The Man Who Shot Liberty Valance

John Ford

BY Mark CarpenterPublished May 28, 2009

John Ford's 1962 film, made near the end of his long career, is a product of a particularly strange juncture in the history of the Western. Cowboys still dominated television and movies but the stars and directors long associated with the genre were aging noticeably. Newer, more cynical variations of the form were on the way (most notably the spaghetti western cycle initiated by Sergio Leone's A Fistful Of Dollars, starring Clint Eastwood). Out of this transitional period emerged a group of films often labelled "twilight westerns," movies marked by a pronounced melancholia, and a sad nostalgia for the West that was. Examples include Sam Peckinpah's Ride The High Country, Lonely Are The Brave, with Kirk Douglas, and this film. Liberty Valance throws into opposition the civilizing forces represented by James Stewart, as a newly minted attorney determined to bring law and order to the anarchic west, represented by the town of Shinbone, and the rule of violence, incarnated by the eponymous villain (Lee Marvin, in a performance of palpable viciousness).

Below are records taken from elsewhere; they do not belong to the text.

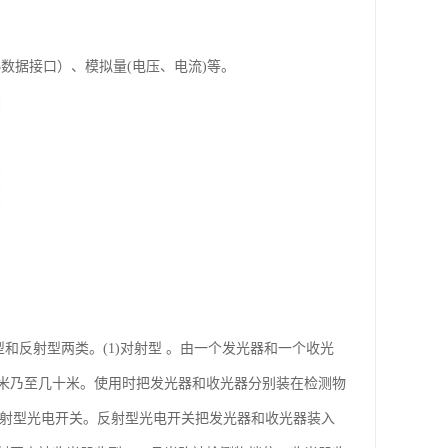
5数据接口）、模拟量(电压、电流)等。
对射型和反射型两类。(1)对射型 。由一个发光器和一个收光
米乃至几十米。使用时把发光器和收光器分别装在检测物
反射型光电开关。反射型光电开关把发光器和收光器装入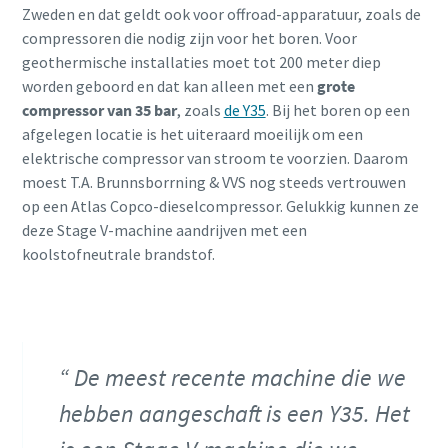
Zweden en dat geldt ook voor offroad-apparatuur, zoals de
compressoren die nodig zijn voor het boren. Voor
geothermische installaties moet tot 200 meter diep
worden geboord en dat kan alleen met een
grote
compressor van 35 bar
, zoals
de Y35
. Bij het boren op een
afgelegen locatie is het uiteraard moeilijk om een
elektrische compressor van stroom te voorzien. Daarom
moest T.A. Brunnsborrning & VVS nog steeds vertrouwen
op een Atlas Copco-dieselcompressor. Gelukkig kunnen ze
deze Stage V-machine aandrijven met een
koolstofneutrale brandstof.
De meest recente machine die we
hebben aangeschaft is een Y35. Het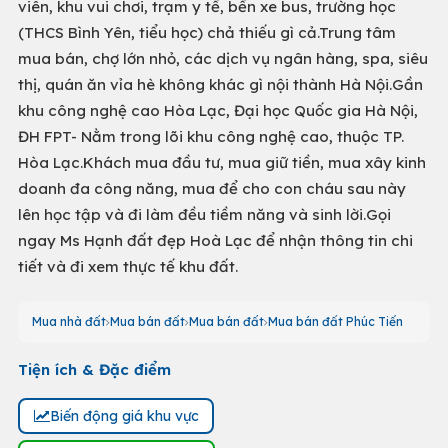
viên, khu vui chơi, trạm y tế, bến xe bus, trường học
(THCS Bình Yên, tiểu học) chả thiếu gì cả.Trung tâm
mua bán, chợ lớn nhỏ, các dịch vụ ngân hàng, spa, siêu
thị, quán ăn vỉa hè không khác gì nội thành Hà Nội.Gần
khu công nghệ cao Hòa Lạc, Đại học Quốc gia Hà Nội,
ĐH FPT- Nằm trong lõi khu công nghệ cao, thuộc TP.
Hòa Lạc.Khách mua đầu tư, mua giữ tiền, mua xây kinh
doanh đa công năng, mua để cho con cháu sau này
lên học tập và đi làm đều tiềm năng và sinh lời.Gọi
ngay Ms Hạnh đất đẹp Hoà Lạc để nhận thông tin chi
tiết và đi xem thực tế khu đất.
Mua nhà đất
Mua bán đất
Mua bán đất
Mua bán đất Phúc Tiến
Tiện ích & Đặc điểm
Biến động giá khu vực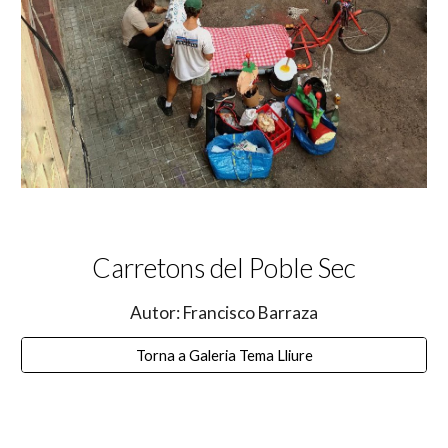
Carretons del Poble Sec
Autor: Francisco Barraza
Torna a Galeria Tema Lliure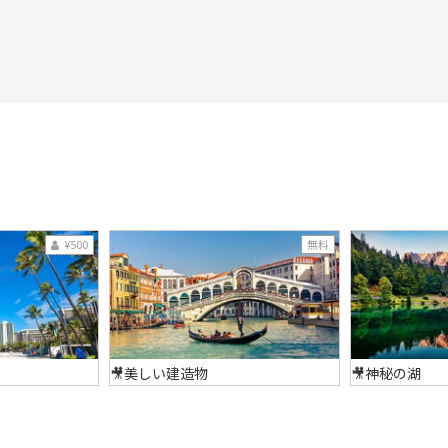
¥500
無料
🎥美しい建造物
🎥神秘の湖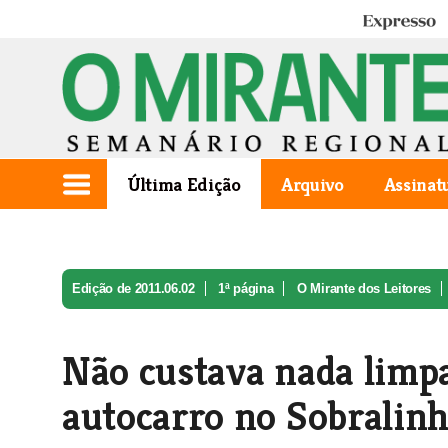
Expresso
Última Edição
Arquivo
Assinat
Edição de 2011.06.02
1ª página
O Mirante dos Leitores
Não custava nada limpa
autocarro no Sobralin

Ambiguously situated between the two is the erstwhile Mt. Rushmore of actors, John Wayne, as the archetypal Western hero: fast with a gun, necessary to the taming of the West, but standing quite apart from the new order taming inevitably brings. The movie was poorly received at the time, with many critics complaining about the absence of the gorgeous Technicolor vistas widely associated with Ford. Today, with its stark black-and-white cinematography, cramped, stagy sets and iconic, long-dead leads clearly much too old for their parts (Stewart in particular), Liberty Valance seems a dark, affecting valediction, a farewell at once harsh and wistful to the mythical West Ford did so much to create. Those viewers unfamiliar with the classic Westerns associated with Ford and Wayne, like Stagecoach, probably shouldn't start with Liberty Valance. Those who are acquainted with the earlier films should be moved, and startled, by its moral and political complexity. The film's pristine transfer to DVD is complemented by a wealth of extras, including Peter Bogdanovich's informative, congenial commentary, audio snippets from interviews with Ford, Stewart and Marvin, a trailer and an excellent featurette.